===== DATA SHOWN =====

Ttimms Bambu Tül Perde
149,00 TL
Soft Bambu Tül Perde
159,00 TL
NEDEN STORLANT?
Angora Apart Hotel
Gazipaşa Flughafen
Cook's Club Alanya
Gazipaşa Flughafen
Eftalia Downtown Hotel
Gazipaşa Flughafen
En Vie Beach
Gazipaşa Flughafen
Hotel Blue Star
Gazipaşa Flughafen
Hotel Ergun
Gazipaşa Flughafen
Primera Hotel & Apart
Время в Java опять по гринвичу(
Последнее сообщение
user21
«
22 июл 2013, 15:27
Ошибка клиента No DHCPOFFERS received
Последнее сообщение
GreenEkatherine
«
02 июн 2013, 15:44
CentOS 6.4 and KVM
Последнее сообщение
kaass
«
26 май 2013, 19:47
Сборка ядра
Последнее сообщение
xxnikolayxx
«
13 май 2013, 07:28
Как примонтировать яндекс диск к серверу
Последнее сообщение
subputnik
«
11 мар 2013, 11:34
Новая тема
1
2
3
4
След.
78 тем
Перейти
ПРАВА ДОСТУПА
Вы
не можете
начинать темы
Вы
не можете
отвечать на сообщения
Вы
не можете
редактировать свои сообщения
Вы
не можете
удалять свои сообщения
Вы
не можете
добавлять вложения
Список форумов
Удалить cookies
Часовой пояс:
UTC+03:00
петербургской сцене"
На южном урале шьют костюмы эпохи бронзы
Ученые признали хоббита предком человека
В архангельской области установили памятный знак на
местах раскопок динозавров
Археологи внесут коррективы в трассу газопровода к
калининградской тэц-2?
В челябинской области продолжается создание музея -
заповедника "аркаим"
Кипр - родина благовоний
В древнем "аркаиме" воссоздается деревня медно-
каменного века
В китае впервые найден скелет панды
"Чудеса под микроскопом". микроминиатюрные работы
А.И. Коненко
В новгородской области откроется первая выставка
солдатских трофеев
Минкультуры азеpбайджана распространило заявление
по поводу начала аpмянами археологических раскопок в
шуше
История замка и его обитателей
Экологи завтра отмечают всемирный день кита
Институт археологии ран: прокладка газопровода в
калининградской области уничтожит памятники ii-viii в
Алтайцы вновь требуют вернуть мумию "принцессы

=====

### BRIEF
For this task, write out exactly the lines of the entries above, starting at the line with "Ученые признали хоббита предком человека" and ending at the line with "солдатских трофеев", both included, and no others.

### RESPONSE
Ученые признали хоббита предком человека
В архангельской области установили памятный знак на
местах раскопок динозавров
Археологи внесут коррективы в трассу газопровода к
калининградской тэц-2?
В челябинской области продолжается создание музея -
заповедника "аркаим"
Кипр - родина благовоний
В древнем "аркаиме" воссоздается деревня медно-
каменного века
В китае впервые найден скелет панды
"Чудеса под микроскопом". микроминиатюрные работы
А.И. Коненко
В новгородской области откроется первая выставка
солдатских трофеев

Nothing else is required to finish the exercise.